Work required:
Rewrite every line of the records below as a JSON list of strings, one string per line, skipping blank lines. Leave the pictures out of your answer.

Task data:
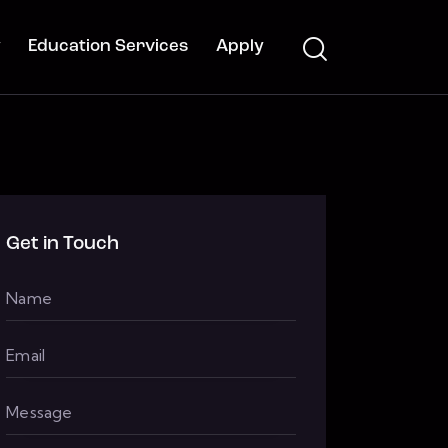
y
Education Services
Apply
Get in Touch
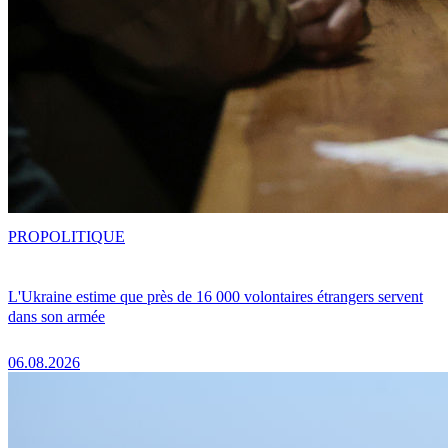
PRO
POLITIQUE
L'Ukraine estime que près de 16 000 volontaires étrangers servent
dans son armée
06.08.2026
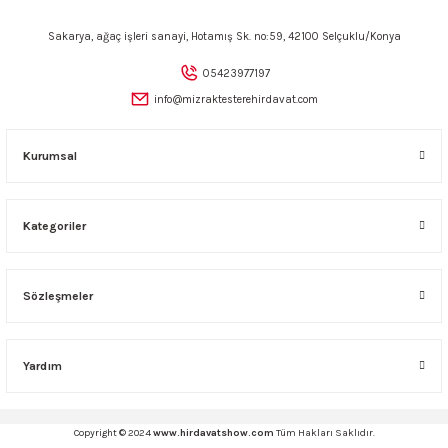
ncaları
Sakarya, ağaç işleri sanayi, Hotamış Sk. no:59, 42100 Selçuklu/Konya
05423977197
info@mizraktesterehirdavat.com
Kurumsal
Kategoriler
Sözleşmeler
Yardım
Copyright © 2024
www.hirdavatshow.com
Tüm Hakları Saklıdır.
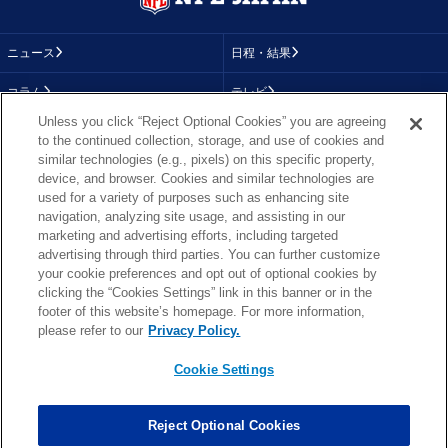
ニュース
日程・結果
コラム
テレビ
Unless you click “Reject Optional Cookies” you are agreeing
動画
画像
to the continued collection, storage, and use of cookies and
similar technologies (e.g., pixels) on this specific property,
チーム
順位表
device, and browser. Cookies and similar technologies are
used for a variety of purposes such as enhancing site
選手成績
About NFL
navigation, analyzing site usage, and assisting in our
marketing and advertising efforts, including targeted
More NFL
特集
advertising through third parties. You can further customize
your cookie preferences and opt out of optional cookies by
clicking the “Cookies Settings” link in this banner or in the
footer of this website’s homepage. For more information,
TOP
お問い合わせ
FAQ
please refer to our
Privacy Policy.
利用規約
プライバシーポリシー
プライバシー設定
RSS概要
NFL.COM
Cookie Settings
Copyright © NFL JAPAN.COM.All Rights Reserved.
Copyright © LY Corporation. All Rights Reserved.
Reject Optional Cookies
PHOTO BY AP Images / PHOTO BY Getty Images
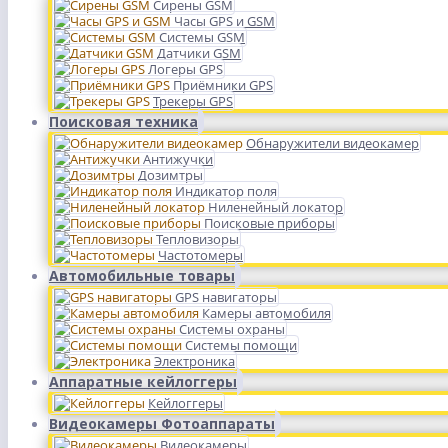
Сирены GSM
Часы GPS и GSM
Системы GSM
Датчики GSM
Логеры GPS
Приёмники GPS
Трекеры GPS
Поисковая техника
Обнаружители видеокамер
Антижучки
Дозимтры
Индикатор поля
Ниленейный локатор
Поисковые приборы
Тепловизоры
Частотомеры
Автомобильные товары
GPS навигаторы
Камеры автомобиля
Системы охраны
Системы помощи
Электроника
Аппаратные кейлоггеры
Кейлоггеры
Видеокамеры Фотоаппараты
Видеокамеры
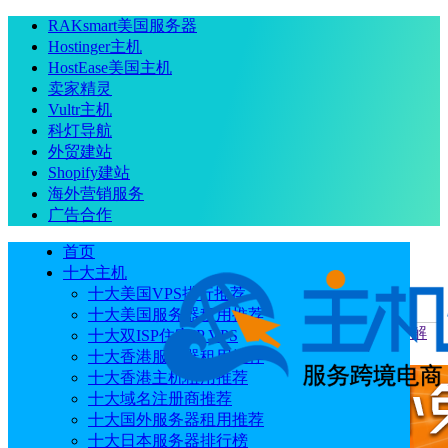
RAKsmart美国服务器
Hostinger主机
HostEase美国主机
卖家精灵
Vultr主机
科灯导航
外贸建站
Shopify建站
海外营销服务
广告合作
首页
十大主机
十大美国VPS排行推荐
十大美国服务器租用推荐
当前位置
：
首页
运营推广
什么是域名解析?如何进行域名解
十大双ISP住宅IP VPS
析?
十大香港服务器租用推荐
十大香港主机租用推荐
十大域名注册商推荐
十大国外服务器租用推荐
十大日本服务器排行榜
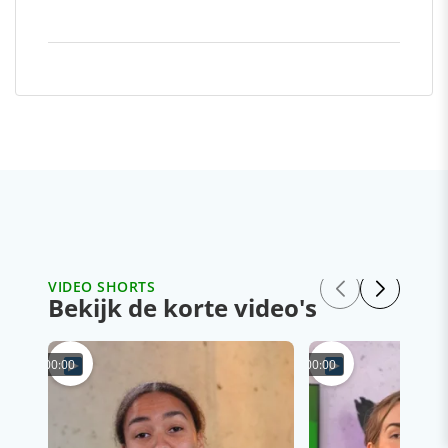
VIDEO SHORTS
Bekijk de korte video's
00:00
00:00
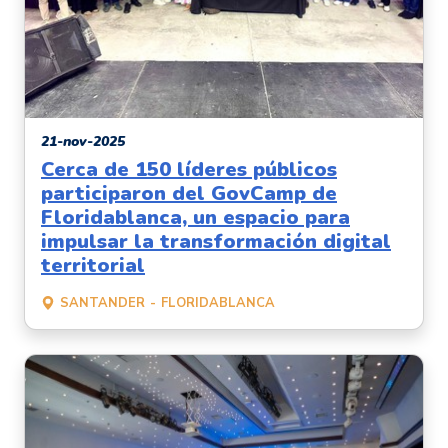
21-nov-2025
Cerca de 150 líderes públicos
participaron del GovCamp de
Floridablanca, un espacio para
impulsar la transformación digital
territorial
SANTANDER
FLORIDABLANCA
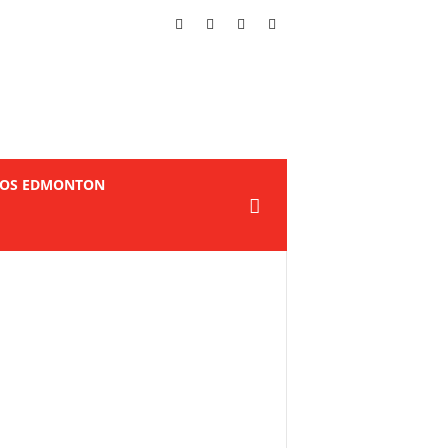
TOS EDMONTON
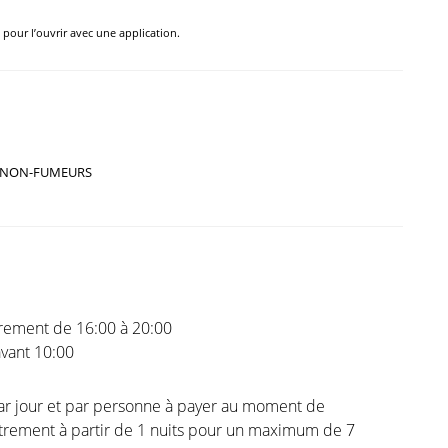
e pour l’ouvrir avec une application.
NON-FUMEURS
trement de 16:00 à 20:00
vant 10:00
ar jour et par personne à payer au moment de
strement à partir de 1 nuits pour un maximum de 7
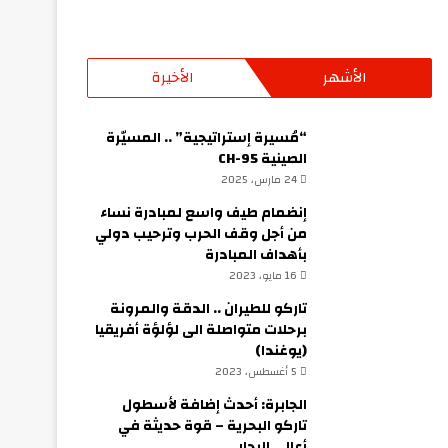
الأشهر
الأخيرة
“مُسيرة إستراتيجية” .. المسيّرة
الصينية CH-95
24 مارس، 2025
إنضمام طيف واسع لمبادرة نساء
من أجل وقف الحرب وترحيب دولي
بأهداف المبادرة
16 مايو، 2023
تاركو للطيران .. الدقة والمرونة
برحلات متواصلة الى لؤلؤة أفريقيا
(يوغندا)
5 أغسطس، 2023
الجابرة: أحدث إضافة لأسطول
تاركو البحرية – قوة حديثة في
أعالي البحار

Exercise output:
[
  "y",
  "Education Services",
  "Apply",
  "Get in Touch",
  "PRO",
  "POLITIQUE",
  "L'Ukraine estime que près de 16 000 volontaires étrangers servent",
  "dans son armée",
  "06.08.2026",
  "ncaları",
  "Sakarya, ağaç işleri sanayi, Hotamış Sk. no:59, 42100 Selçuklu/Konya",
  "05423977197",
  "info@mizraktesterehirdavat.com",
  "Kurumsal",
  "Kategoriler",
  "Sözleşmeler",
  "Yardım",
  "Copyright © 2024",
  "www.hirdavatshow.com",
  "Tüm Hakları Saklıdır.",
  "ニュース",
  "日程・結果",
  "コラム",
  "テレビ",
  "Unless you click “Reject Optional Cookies” you are agreeing",
  "動画",
  "画像",
  "to the continued collection, storage, and use of cookies and",
  "similar technologies (e.g., pixels) on this specific property,",
  "チーム",
  "順位表",
  "device, and browser. Cookies and similar technologies are",
  "used for a variety of purposes such as enhancing site",
  "選手成績",
  "About NFL",
  "navigation, analyzing site usage, and assisting in our",
  "marketing and advertising efforts, including targeted",
  "More NFL",
  "特集",
  "advertising through third parties. You can further customize",
  "your cookie preferences and opt out of optional cookies by",
  "clicking the “Cookies Settings” link in this banner or in the",
  "footer of this website’s homepage. For more information,",
  "TOP",
  "お問い合わせ",
  "FAQ",
  "please refer to our",
  "Privacy Policy.",
  "利用規約",
  "プライバシーポリシー",
  "プライバシー設定",
  "RSS概要",
  "NFL.COM",
  "Cookie Settings",
  "Copyright © NFL JAPAN.COM.All Rights Reserved.",
  "Copyright © LY Corporation. All Rights Reserved.",
  "Reject Optional Cookies",
  "PHOTO BY AP Images / PHOTO BY Getty Images",
  "Сирены GSM",
  "Часы GPS и GSM",
  "Системы GSM",
  "Датчики GSM",
  "Логеры GPS",
  "Приёмники GPS",
  "Трекеры GPS",
  "Поисковая техника",
  "Обнаружители видеокамер",
  "Антижучки",
  "Дозимтры",
  "Индикатор поля",
  "Ниленейный локатор",
  "Поисковые приборы",
  "Тепловизоры",
  "Частотомеры",
  "Автомобильные товары",
  "GPS навигаторы",
  "Камеры автомобиля",
  "Системы охраны",
  "Системы помощи",
  "Электроника",
  "Аппаратные кейлоггеры",
  "Кейлоггеры",
  "Видеокамеры Фотоаппараты",
  "Видеокамеры",
  "RAKsmart美国服务器",
  "Hostinger主机",
  "HostEase美国主机",
  "卖家精灵",
  "Vultr主机",
  "科灯导航",
  "外贸建站",
  "Shopify建站",
  "海外营销服务",
  "广告合作",
  "首页",
  "十大主机",
  "十大美国VPS排行推荐",
  "十大美国服务器租用推荐",
  "当前位置",
  "：",
  "首页",
  "运营推广",
  "什么是域名解析?如何进行域名解",
  "十大双ISP住宅IP VPS",
  "析?",
  "十大香港服务器租用推荐",
  "十大香港主机租用推荐",
  "十大域名注册商推荐",
  "十大国外服务器租用推荐",
  "十大日本服务器排行榜",
  "VIDEO SHORTS",
  "Bekijk de korte video's",
  "00:00",
  "00:00",
  "21-nov-2025",
  "Cerca de 150 líderes públicos",
  "participaron del GovCamp de",
  "Floridablanca, un espacio para",
  "impulsar la transformación digital",
  "territorial",
  "SANTANDER",
  "FLORIDABLANCA",
  "TOS EDMONTON",
  "e pour l’ouvrir avec une application.",
  "NON-FUMEURS",
  "trement de 16:00 à 20:00",
  "vant 10:00",
  "ar jour et par personne à payer au moment de",
  "strement à partir de 1 nuits pour un maximum de 7",
  "الأشهر",
  "الأخيرة",
  "“مُسيرة إستراتيجية” .. المسيّرة",
  "الصينية CH-95",
  "24 مارس، 2025",
  "إنضمام طيف واسع لمبادرة نساء",
  "من أجل وقف الحرب وترحيب دولي",
  "بأهداف المبادرة",
  "16 مايو، 2023",
  "تاركو للطيران .. الدقة والمرونة",
  "برحلات متواصلة الى لؤلؤة أفريقيا",
  "(يوغندا)",
  "5 أغسطس، 2023",
  "الجابرة: أحدث إضافة لأسطول",
  "تاركو البحرية – قوة حديثة في",
  "أعالي البحار"
]